By Raymond Brewer-Posey
Opinion staff writer
The First Amendment, an underpinning of American ideology, epitomizes the concept of the United States as the “land of the free.” Because the concept is so inherent in the American mindset and pervasive throughout our culture, attempts to stifle our fundamental First Amendment rights threaten the ideals our nation was founded on.
Yet, this has not stopped people from trying.
Over the past several years, state legislators have passed statutes in direct violation of this basic tenet of American culture. These laws appearing across the nation differ in various respects; however, they share one common objective — scaring people away from boycotts meant to protest atrocities committed by the Israeli government, specifically the “Boycott, Divest and Sanction” global movement.
On Oct. 11, the American Civil Liberties Union filed a lawsuit on behalf of Esther Koontz challenging a Kansas state law requiring “state contractors to certify that they are not engaged in boycotts of Israel.”
Koontz, a public school math teacher, develops her school’s math curriculum and trains teachers to use it. As a contractor with the Kansas Department of Education’s Math and Science Partnerships, Koontz is qualified to train teachers statewide.
According to a statement from the ACLU, “When Ms. Koontz was asked to certify that she does not participate in a boycott of Israel, she said that she could not sign the form in good conscience. As a result, the state refuses to contract with her and she is unable to participate as a trainer in the state’s program.”
Among other things, the First Amendment protects an individual’s freedom of expression regardless of their professional capacity.
In the ongoing lawsuit, Koontz v. Watson, the plaintiff argues “the Kansas law violates the First Amendment for several reasons: it compels speech regarding protected political beliefs, associations and expression, restricts the political expression and association of government contractors and discriminates against protected expression based on its content and viewpoint.”
Previous court rulings concerning the First Amendment right to boycott and protest have set a precedent in this regard. The Supreme Court’s landmark decision in NAACP v.
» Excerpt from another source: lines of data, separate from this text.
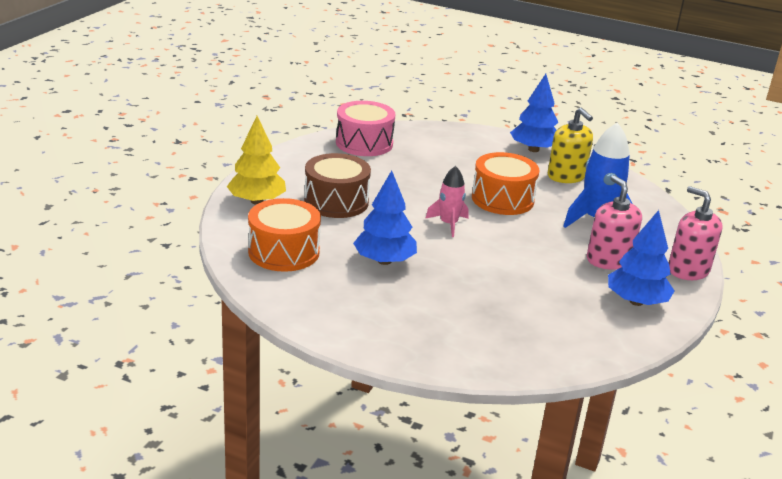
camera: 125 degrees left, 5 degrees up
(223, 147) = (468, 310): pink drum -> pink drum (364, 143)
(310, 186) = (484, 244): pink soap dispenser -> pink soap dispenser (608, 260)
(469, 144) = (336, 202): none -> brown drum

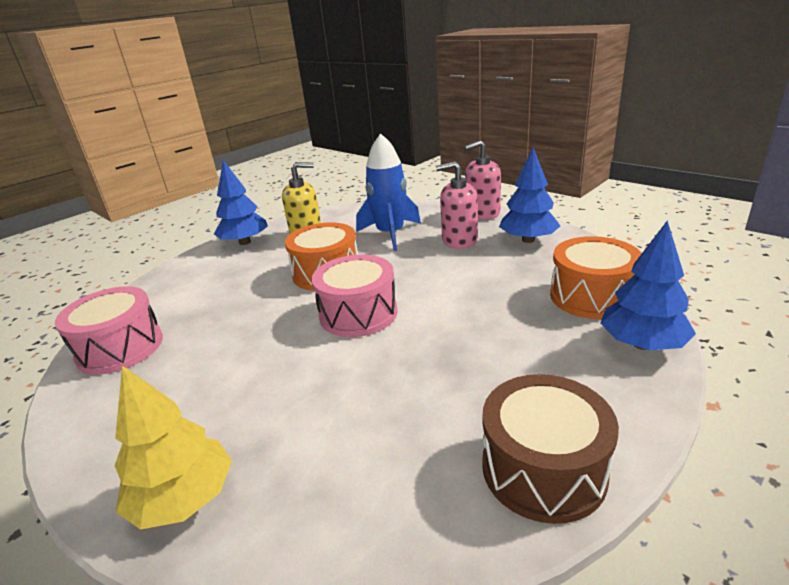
camera: 65 degrees left, 0 degrees up
(284, 252) = (364, 484): orange drum -> orange drum (591, 296)
(336, 202) = (250, 398): brown drum -> brown drum (543, 469)
(384, 261) = (422, 376): blue tree -> blue tree (642, 344)
(448, 224) = (358, 313): pink rocket -> pink drum

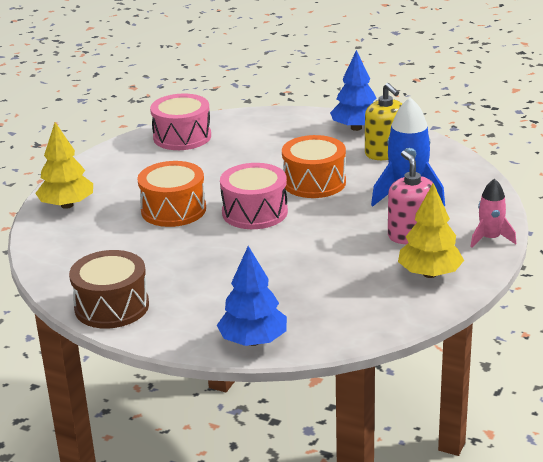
camera: 70 degrees right, 0 degrees up
(482, 213) = (490, 239): pink soap dispenser -> pink rocket
(528, 240) = (429, 274): blue tree -> yellow tree
(591, 296) = (322, 316): orange drum -> orange drum (173, 210)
Claiborne Hardware Co. established the constitutional right for activists to hold a mass boycott.
Sadly, this seemingly nationwide effort to suppress dissenting views of the Israeli government’s treatment of the Palestinian people has come at the expense of those in need of government assistance.
According to a report from the ACLU, in the aftermath of the devastating effects caused by Hurricane Harvey Dickinson, Texas, is requiring applicants for rebuilding funds to certify in writing they will not take part in a boycott of Israel.
“The First Amendment protects Americans’ right to boycott, and the government cannot condition hurricane relief or any other public benefit on a commitment to refrain from protected political expression,” said Andre Segura, legal director at ACLU of Texas. “Dickinson’s requirement is an egregious violation of the First Amendment, reminiscent of McCarthy-era loyalty oaths requiring Americans to disavow membership in the Communist party and other forms of ‘subversive’ activity.”
Without regard to the intention behind these efforts, any laws compelling political views or attempts, covert or otherwise, to shape ideology is inherently un-American.